2. Nach der ständigen Rechtsprechung des Bundesgerichtshofs kann sich zwar der Schuldner nur dann auf die Gefahr eines nicht zu ersetzenden Nachteils berufen, wenn er bereits in der Berufungsinstanz einen Vollstreckungsschutzantrag nach § 712 ZPO gestellt hat. Hat der Schuldner dies versäumt, kommt eine Einstellung der Zwangsvollstreckung nach § 719 Abs. 2 ZPO grundsätzlich nicht in Betracht. Allerdings sind in besonderen Fällen Ausnahmen zu machen (vgl. Senatsbeschluss vom 27. Oktober 2004 - VIII ZR 215/04, Grundeigentum 2004, 1523 unter II m.w.Nachw.). So liegt es hier. Die Beklagten durften darauf vertrauen, vor Rechtskraft der Räumungsfrist würde nicht vollstreckt werden, auch wenn ein Antrag nach § 712 ZPO nicht gestellt werde. Denn laut Protokoll der Sitzung beim Amtsgericht vom 2. Februar 2005 hat der Klägervertreter damals erklärt, "dass aus einem etwaigen günstigen Urteil bis zur Rechtskraft nicht vollstreckt werden wird".
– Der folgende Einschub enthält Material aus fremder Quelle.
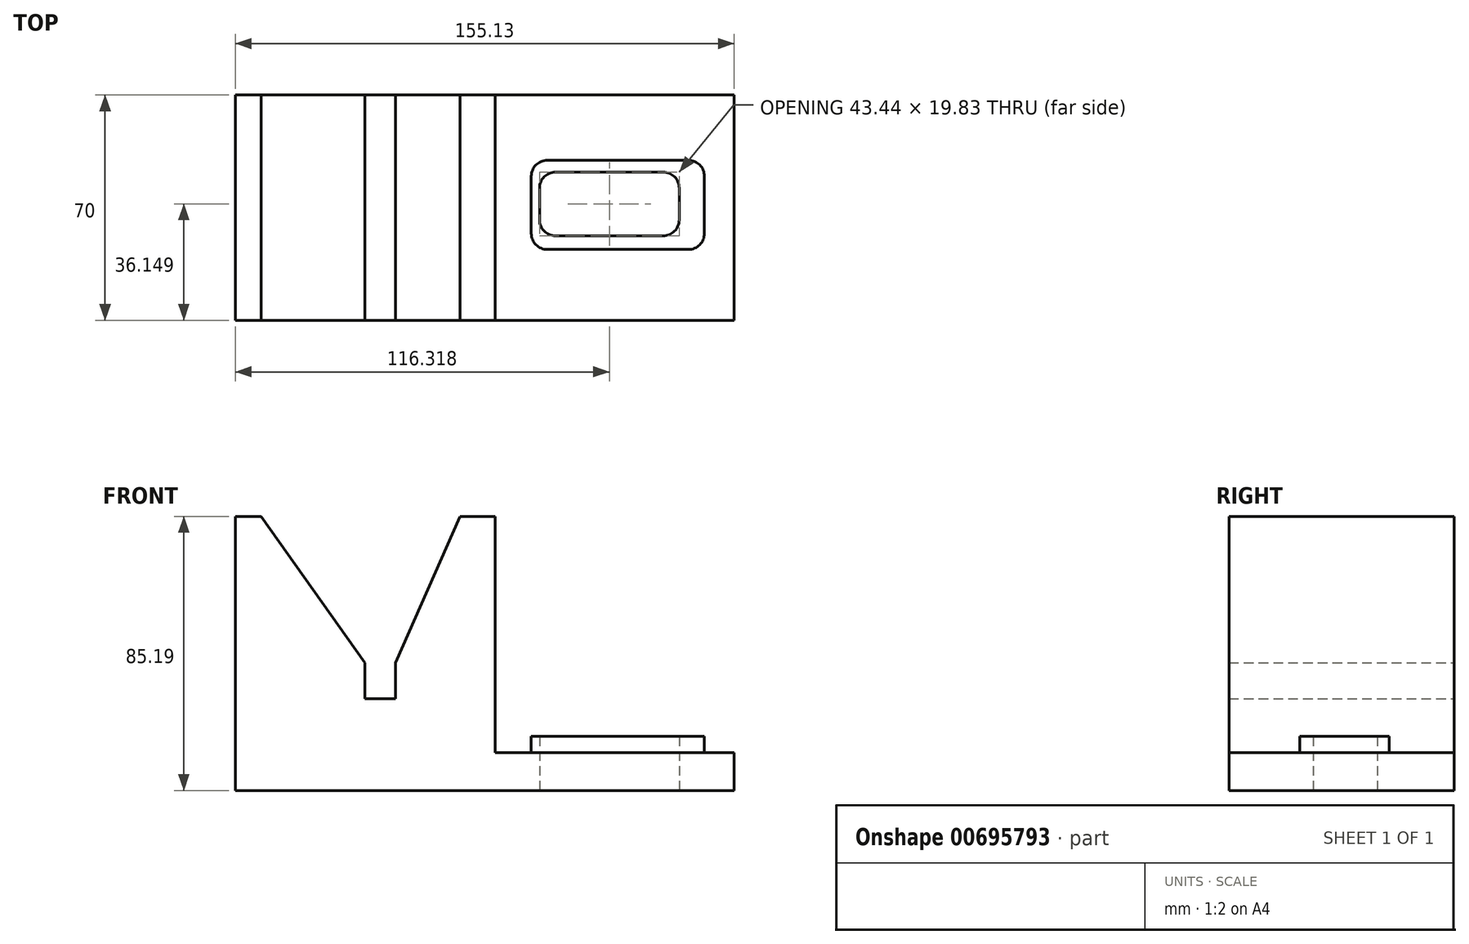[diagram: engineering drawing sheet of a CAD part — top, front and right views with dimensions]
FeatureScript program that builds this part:
annotation { "Feature Type Name" : "Feature", "Feature Type Description" : "" }
export const myFeature = defineFeature(function(context is Context, id is Id, definition is map)
    precondition{}
    {
        {
            var Q0;
            Q0=qCreatedBy(makeId("Front.planeOp"),FACE);
            var sketch = newSketch(context, id + "F0", { "sketchPlane" : qUnion([Q0])});
            skLineSegment(sketch, "E0", {"start": v(-62.89, 51.09) * mm, "end": v(-54.83, 51.09) * mm});
            skLineSegment(sketch, "E1", {"start": v(-62.89, 51.09) * mm, "end": v(-62.89, -34.1) * mm});
            skLineSegment(sketch, "E2", {"start": v(-62.89, -34.1) * mm, "end": v(92.24, -34.1) * mm});
            skLineSegment(sketch, "E3", {"start": v(92.24, -34.1) * mm, "end": v(92.24, -22.3) * mm});
            skLineSegment(sketch, "E4", {"start": v(92.24, -22.3) * mm, "end": v(17.99, -22.3) * mm});
            skLineSegment(sketch, "E5", {"start": v(17.99, -22.3) * mm, "end": v(17.99, 51.09) * mm});
            skLineSegment(sketch, "E6", {"start": v(17.99, 51.09) * mm, "end": v(7.05, 51.09) * mm});
            skLineSegment(sketch, "E7", {"start": v(7.05, 51.09) * mm, "end": v(-13.1, 5.61) * mm});
            skLineSegment(sketch, "E8", {"start": v(-13.1, 5.61) * mm, "end": v(-13.1, -5.61) * mm});
            skLineSegment(sketch, "E9", {"start": v(-13.1, -5.61) * mm, "end": v(-22.6, -5.61) * mm});
            skLineSegment(sketch, "E10", {"start": v(-22.6, -5.61) * mm, "end": v(-22.6, 5.61) * mm});
            skLineSegment(sketch, "E11", {"start": v(-22.6, 5.61) * mm, "end": v(-54.83, 51.09) * mm});
            skSolve(sketch);
        }
        {
            var Q0;
            Q0 = qSketchRegion(id + "F0", true);
            extrude(context, id + "F1", {"entities" : qUnion([Q0]), "depth" : 70 * mm, "offsetDistance" : 25 * mm});
        }
        {
            var Q0;
            Q0=makeQuery(id+"F1.opExtrude","SWEPT_FACE",FACE,{"disambiguationData":[OSD([sQuery(id+"F0.wireOp",EDGE,"E4")])]});
            var sketch = newSketch(context, id + "F2", { "sketchPlane" : qUnion([Q0])});
            skLineSegment(sketch, "E12.bottom", {"start": v(36.7, -23.94) * mm, "end": v(70.15, -23.94) * mm});
            skLineSegment(sketch, "E12.top", {"start": v(36.7, -43.77) * mm, "end": v(70.15, -43.77) * mm});
            skLineSegment(sketch, "E12.left", {"start": v(31.7, -28.94) * mm, "end": v(31.7, -38.77) * mm});
            skLineSegment(sketch, "E12.right", {"start": v(75.15, -28.94) * mm, "end": v(75.15, -38.77) * mm});
            skLineSegment(sketch, "E13.bottom", {"start": v(34.16, -20.25) * mm, "end": v(77.98, -20.25) * mm});
            skLineSegment(sketch, "E13.top", {"start": v(34.16, -48.01) * mm, "end": v(77.98, -48.01) * mm});
            skLineSegment(sketch, "E13.left", {"start": v(29.16, -25.25) * mm, "end": v(29.16, -43.01) * mm});
            skLineSegment(sketch, "E13.right", {"start": v(82.98, -25.25) * mm, "end": v(82.98, -43.01) * mm});
            skPoint(sketch, "E14.visualSharp", {"position": v(31.7, -23.94) * mm});
            skArc(sketch, "E14.filletArc", {"start": v(36.7, -23.94) * mm, "mid": v(33.17, -25.4) * mm, "end": v(31.7, -28.94) * mm});
            skPoint(sketch, "E15.visualSharp", {"position": v(75.15, -23.94) * mm});
            skArc(sketch, "E15.filletArc", {"start": v(75.15, -28.94) * mm, "mid": v(73.68, -25.4) * mm, "end": v(70.15, -23.94) * mm});
            skPoint(sketch, "E16.visualSharp", {"position": v(75.15, -43.77) * mm});
            skArc(sketch, "E16.filletArc", {"start": v(70.15, -43.77) * mm, "mid": v(73.68, -42.3) * mm, "end": v(75.15, -38.77) * mm});
            skPoint(sketch, "E17.visualSharp", {"position": v(31.7, -43.77) * mm});
            skArc(sketch, "E17.filletArc", {"start": v(31.7, -38.77) * mm, "mid": v(33.17, -42.3) * mm, "end": v(36.7, -43.77) * mm});
            skPoint(sketch, "E18.visualSharp", {"position": v(29.16, -20.25) * mm});
            skArc(sketch, "E18.filletArc", {"start": v(34.16, -20.25) * mm, "mid": v(30.62, -21.72) * mm, "end": v(29.16, -25.25) * mm});
            skPoint(sketch, "E19.visualSharp", {"position": v(82.98, -20.25) * mm});
            skArc(sketch, "E19.filletArc", {"start": v(82.98, -25.25) * mm, "mid": v(81.52, -21.72) * mm, "end": v(77.98, -20.25) * mm});
            skPoint(sketch, "E20.visualSharp", {"position": v(82.98, -48.01) * mm});
            skArc(sketch, "E20.filletArc", {"start": v(77.98, -48.01) * mm, "mid": v(81.52, -46.55) * mm, "end": v(82.98, -43.01) * mm});
            skPoint(sketch, "E21.visualSharp", {"position": v(29.16, -48.01) * mm});
            skArc(sketch, "E21.filletArc", {"start": v(29.16, -43.01) * mm, "mid": v(30.62, -46.55) * mm, "end": v(34.16, -48.01) * mm});
            skSolve(sketch);
        }
        {
            var Q0;
            Q0 = qSketchRegion(id + "F2", true);
            extrude(context, id + "F3", {"entities" : qUnion([Q0]), "operationType" : NewBodyOperationType.ADD, "depth" : 5 * mm, "offsetDistance" : 25 * mm});
        }
        {
            var Q0;
            Q0=makeQuery(id+"F3.boolean.opBoolean","SPLIT",FACE,{"disambiguationData":[TD([makeQuery(id+"F3.opExtrude","SWEPT_FACE",FACE,{"disambiguationData":[OSD([sQuery(id+"F2.wireOp",EDGE,"E12.bottom")])]})])],"derivedFrom":makeQuery(id+"F1.opExtrude","SWEPT_FACE",FACE,{"disambiguationData":[OSD([sQuery(id+"F0.wireOp",EDGE,"E4")])]})});
            extrude(context, id + "F4", {"entities" : qUnion([Q0]), "operationType" : NewBodyOperationType.REMOVE, "oppositeDirection" : true, "depth" : 25 * mm, "offsetDistance" : 25 * mm});
        }
    });
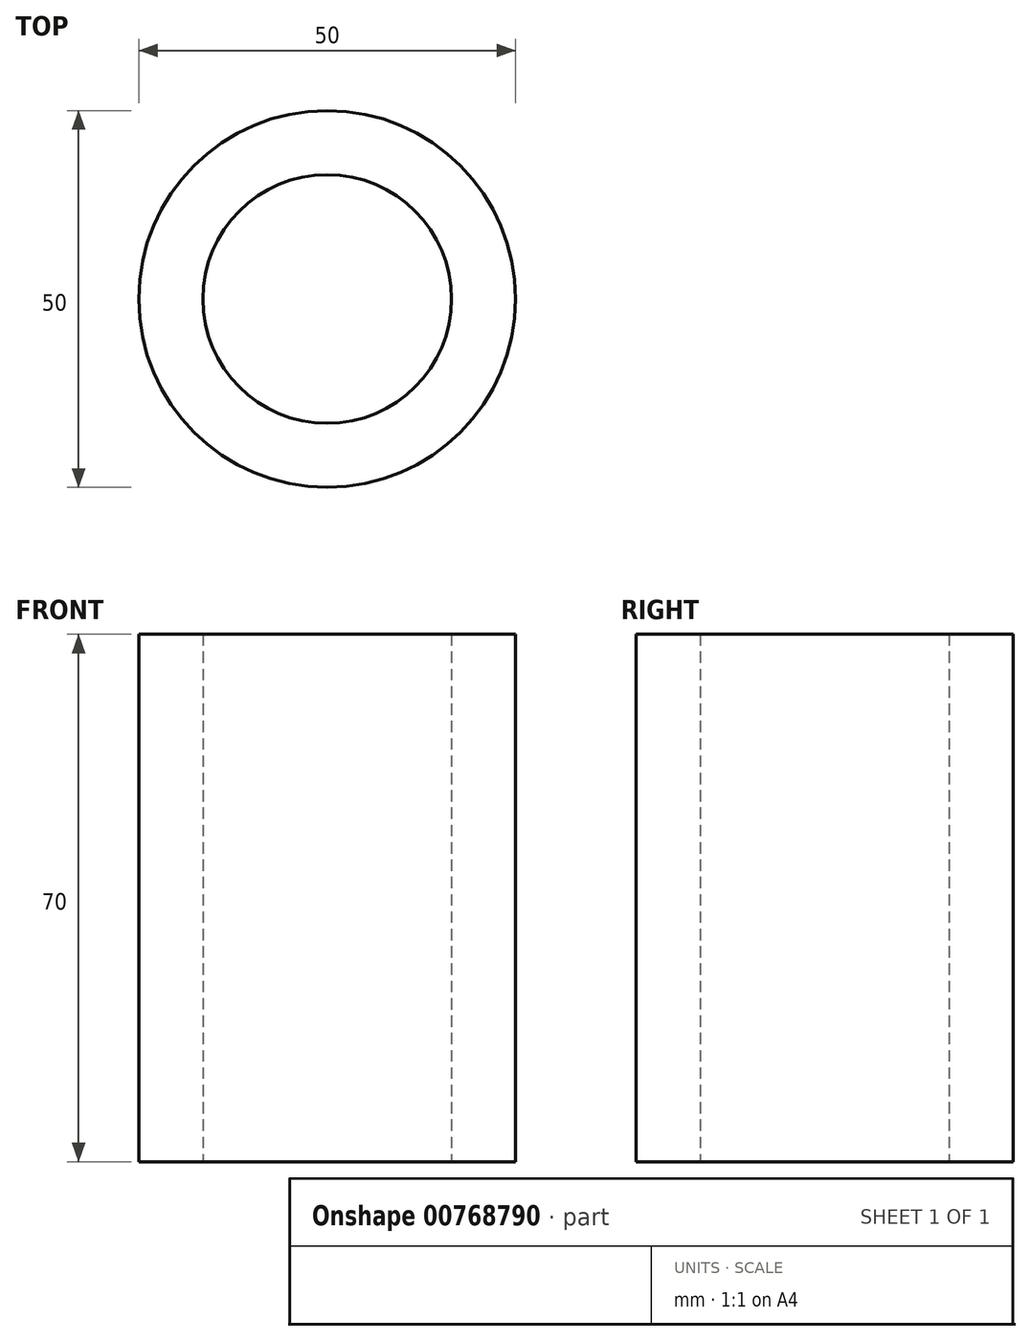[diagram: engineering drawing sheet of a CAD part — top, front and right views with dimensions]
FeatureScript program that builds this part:
annotation { "Feature Type Name" : "Feature", "Feature Type Description" : "" }
export const myFeature = defineFeature(function(context is Context, id is Id, definition is map)
    precondition{}
    {
        {
            var Q0;
            Q0=qCreatedBy(makeId("Top.planeOp"),FACE);
            var sketch = newSketch(context, id + "F0", { "sketchPlane" : qUnion([Q0])});
            skCircle(sketch, "E0", {"center": v(0, 0) * mm, "radius": 16.5 * mm});
            skCircle(sketch, "E1", {"center": v(0, 0) * mm, "radius": 25 * mm});
            skSolve(sketch);
        }
        {
            var Q0;
            Q0=makeQuery(id+"F0.imprint","IMPRINT",FACE,{"disambiguationData":[TD([[makeQuery(id+"F0.imprint","IMPRINT",EDGE,{"derivedFrom":sQuery(id+"F0.wireOp",EDGE,"E0")}),-1.0]])]});
            extrude(context, id + "F1", {"entities" : qUnion([Q0]), "depth" : 70 * mm, "offsetDistance" : 25 * mm});
        }
    });
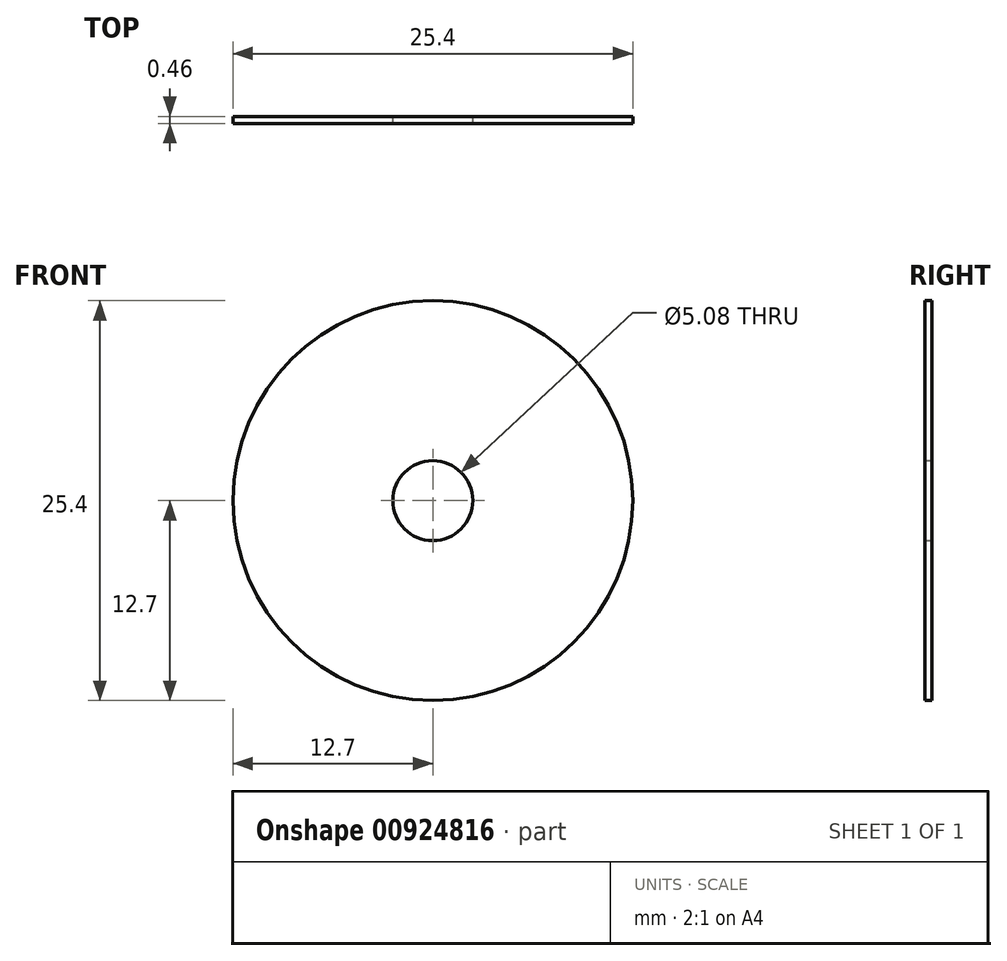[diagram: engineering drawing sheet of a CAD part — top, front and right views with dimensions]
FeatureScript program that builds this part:
annotation { "Feature Type Name" : "Feature", "Feature Type Description" : "" }
export const myFeature = defineFeature(function(context is Context, id is Id, definition is map)
    precondition{}
    {
        {
            var Q0;
            Q0=qCreatedBy(makeId("Front.planeOp"),FACE);
            var sketch = newSketch(context, id + "F0", { "sketchPlane" : qUnion([Q0])});
            skCircle(sketch, "E0", {"center": v(0, 0) * mm, "radius": 2.54 * mm});
            skCircle(sketch, "E1", {"center": v(0, 0) * mm, "radius": 12.7 * mm});
            skSolve(sketch);
        }
        {
            var Q0;
            Q0=makeQuery(id+"F0.imprint","IMPRINT",FACE,{"disambiguationData":[TD([[makeQuery(id+"F0.imprint","IMPRINT",EDGE,{"derivedFrom":sQuery(id+"F0.wireOp",EDGE,"E0")}),-1.0]])]});
            extrude(context, id + "F1", {"entities" : qUnion([Q0]), "depth" : 0.46 * mm, "offsetDistance" : 25.4 * mm});
        }
    });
3. Die Beklagten machen unter Vorlage ärztlicher Atteste geltend, die Durchführung der Zwangsvollstreckung sei für die Beklagte zu 1 mit einer akuten Suizidgefahr verbunden. Wie auch das Bundesverfassungsgericht im Beschluss vom 27. Juni 2005 - 1 BvR 224/05 angenommen hat, kann es in einem solchen Fall angezeigt erscheinen, zur Durchsetzung des Grundrechts des Vollstreckungsschuldners auf Leben und körperliche Unversehrtheit aus Art. 2 Abs. 2 Satz 1 GG die Zwangsvollstreckung (einstweilen) einzustellen. Ein solcher Fall liegt hier vor. Doch kann von einem Schuldner jedes zumutbare Bemühen um eine Verringerung des Gesundheitsrisikos verlangt werden (BVerfG aaO). Vom Schuldner - hier der Beklagten zu 1 - ist deshalb zu verlangen, sich in stationäre Behandlung zu begeben, wenn anders die Gefahr der Selbsttötung nicht abgewendet werden kann.

4. Der Senat hat deshalb die Zwangsvollstreckung (nur) bis Mitte Juni 2006 eingestellt, damit die Beklagte zu 1 eine realistische Möglichkeit erhält, sich in stationäre ärztliche Behandlung zu begeben. Soweit die Anträge der Beklagten darüber hinausgehen, sind diese aus den vorgenannten Gründen abzuweisen.